I try to see it as a "failing forward"; I've created a new category for songs like this, unpublishable, but good as elaborated demos, to show to one's band when or if I ever get to have one again.
After this listening I've made a lot of reflection. "Zombie barf" took like 20 hours of "production" (the term including everything besides composition and rehearsal). AB tests in different speakers, all the different plugins... the works. "You're repulsive", on its side, took hardly 2 hours; the guitar is not layered. The drums are a simple loop. The voice is not layered either (hell, I didn't even use a pop filter!) And it sounds way way better. There's something fishy going on here. The technical disease perhaps?
I need more standardization and additional creative constraints. I'm still deciding how to go about it. A good beginning could be what I wrote about a couple of days ago; arranging things so that I can play or sing something every day. A computer screen is like a rectangular spotlight focused on your face and it doesn't have much to do with music making per se - as process I mean; of course it is a sensational tool, etc...
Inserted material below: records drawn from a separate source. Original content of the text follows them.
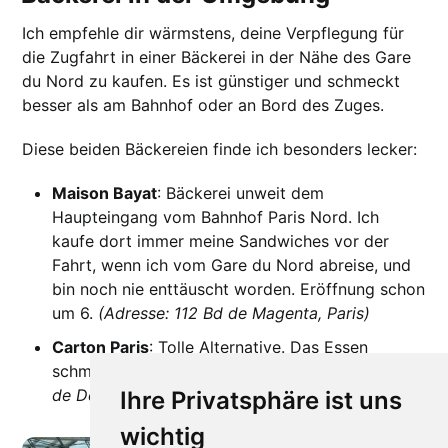
Ich empfehle dir wärmstens, deine Verpflegung für
die Zugfahrt in einer Bäckerei in der Nähe des Gare
du Nord zu kaufen. Es ist günstiger und schmeckt
besser als am Bahnhof oder an Bord des Zuges.
Diese beiden Bäckereien finde ich besonders lecker:
Maison Bayat
: Bäckerei unweit dem
Haupteingang vom Bahnhof Paris Nord. Ich
kaufe dort immer meine Sandwiches vor der
Fahrt, wenn ich vom Gare du Nord abreise, und
bin noch nie enttäuscht worden. Eröffnung schon
um 6.
(Adresse: 112 Bd de Magenta, Paris)
Carton Paris
: Tolle Alternative. Das Essen
schmeckt da auch super.
(Adresse: 6 Boulevard
de Denain, Paris)
Ihre Privatsphäre ist uns
wichtig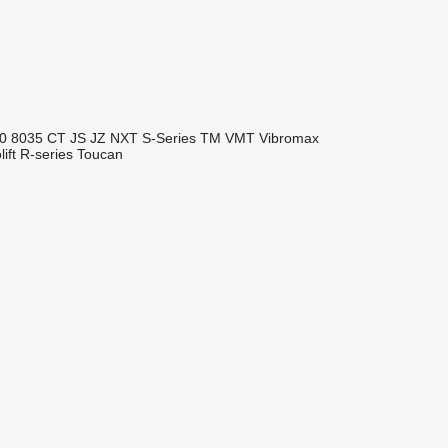
0
8035
CT
JS
JZ
NXT
S-Series
TM
VMT
Vibromax
ift
R-series
Toucan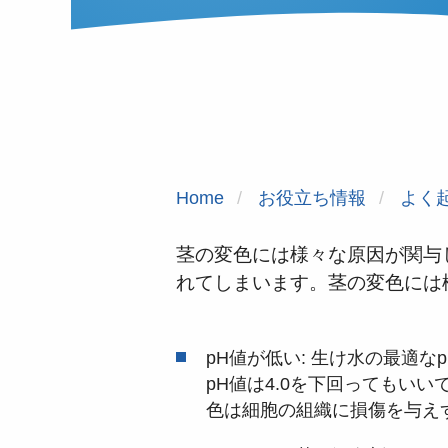
Home
お役立ち情報
よく
茎の変色には様々な原因が関与
れてしまいます。茎の変色には
pH値が低い: 生け水の最適なp
pH値は
4.0を下回ってもい
色は細胞の組織に損傷を与え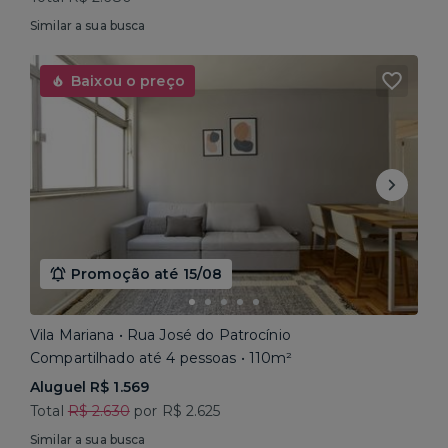
Similar a sua busca
Baixou o preço
Promoção até 15/08
Vila Mariana • Rua José do Patrocínio
Compartilhado até 4 pessoas • 110m²
Aluguel R$ 1.569
Total
R$ 2.630
por R$ 2.625
Similar a sua busca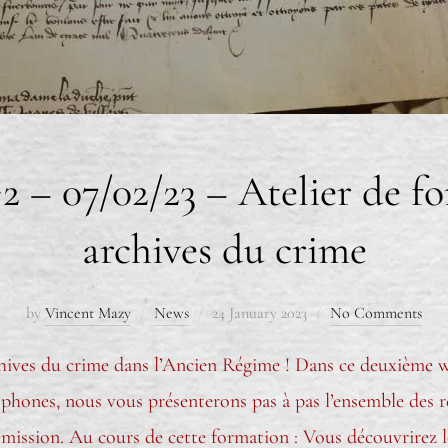
2 – 07/02/23 – Atelier de f
archives du crime
by
Vincent Mazy
News
24 January 2023
No Comments
rchives du crime dans l’Ancien Régime ! Dans ce deuxièm
ophones, nous vous présenterons pas à pas l’ensemble des r
 rémission. Au cours de cette formation : Vous découvrirez l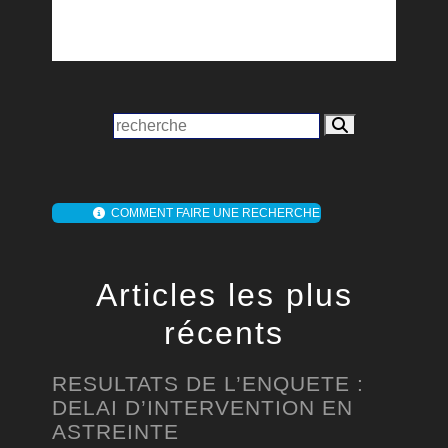
COMMENT FAIRE UNE RECHERCHE
Articles les plus
récents
RESULTATS DE L’ENQUETE :
DELAI D’INTERVENTION EN
ASTREINTE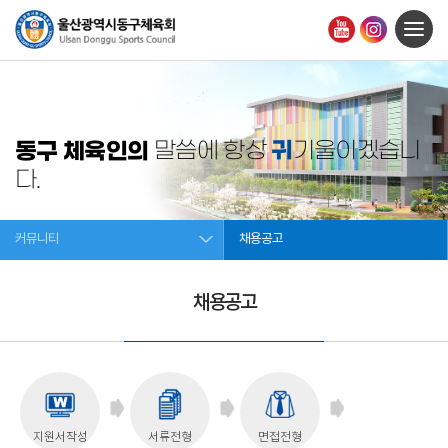
귀
동구 체육인의
말씀에 항상
기울이겠습니
다.
커뮤니티
채용공고
채용공고
지원서작성
서류전형
면접전형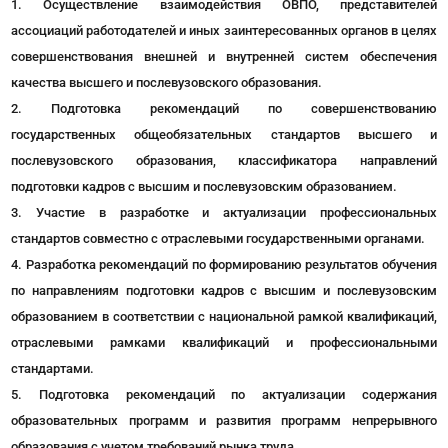
Осуществление взаимодействия ОВПО, представителей
ассоциаций работодателей и иных заинтересованных органов в целях
совершенствования внешней и внутренней систем обеспечения
качества высшего и послевузовского образования.
Подготовка рекомендаций по совершенствованию
государственных общеобязательных стандартов высшего и
послевузовского образования, классификатора направлений
подготовки кадров с высшим и послевузовским образованием.
Участие в разработке и актуализации профессиональных
стандартов совместно с отраслевыми государственными органами.
Разработка рекомендаций по формированию результатов обучения
по направлениям подготовки кадров с высшим и послевузовским
образованием в соответствии с национальной рамкой квалификаций,
отраслевыми рамками квалификаций и профессиональными
стандартами.
Подготовка рекомендаций по актуализации содержания
образовательных программ и развития программ непрерывного
образования с учетом требований рынка труда.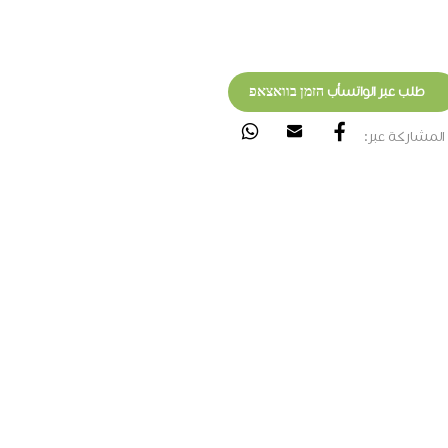
طلب عبر الواتسأب הזמן בוואצאפ
المشاركة عبر:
Perhaps I also have to admit that the genre of music that I do doesn't take too well the me-myself-and-i approach (although it is still possible; I'm listening to one of the proofs right now, in fact it has become one of my go-to albums...)
An idea that has been in my mind lately is adding a new filter to the song choice process: technical feasibility. It's something that I've never taken into consideration before; I just thought of the songs I wanted in the album, how well they would match with each other... With my humble resources maybe I should pay attention also to things like "this one is straightforward, but that one has 3 tempo changes", "this one has a crowd chant that is going to be hard to pull off..."
As a "bucket resolution", as a container while I figure out the rest, I've decided that in the final week of November I'll release what I've got. Like a game of "musical chair"; if it is an EP, good. If it is a maxisingle, so be it. If it is a single, it's ok too. If I don't even have the single I'll record a podcast explaining what happened... Something, I don't know.
I feel a bit "bruised" today, as sometimes facing the truth leaves you, but I don't feel sad for having gone through the whole process of the song only to discard it later; closing the cycle has its value too. The accumulated experience is useful and what I have to do now is try different working patterns. Today I'll simply play for a while at random, explore, wait for some spark to happen.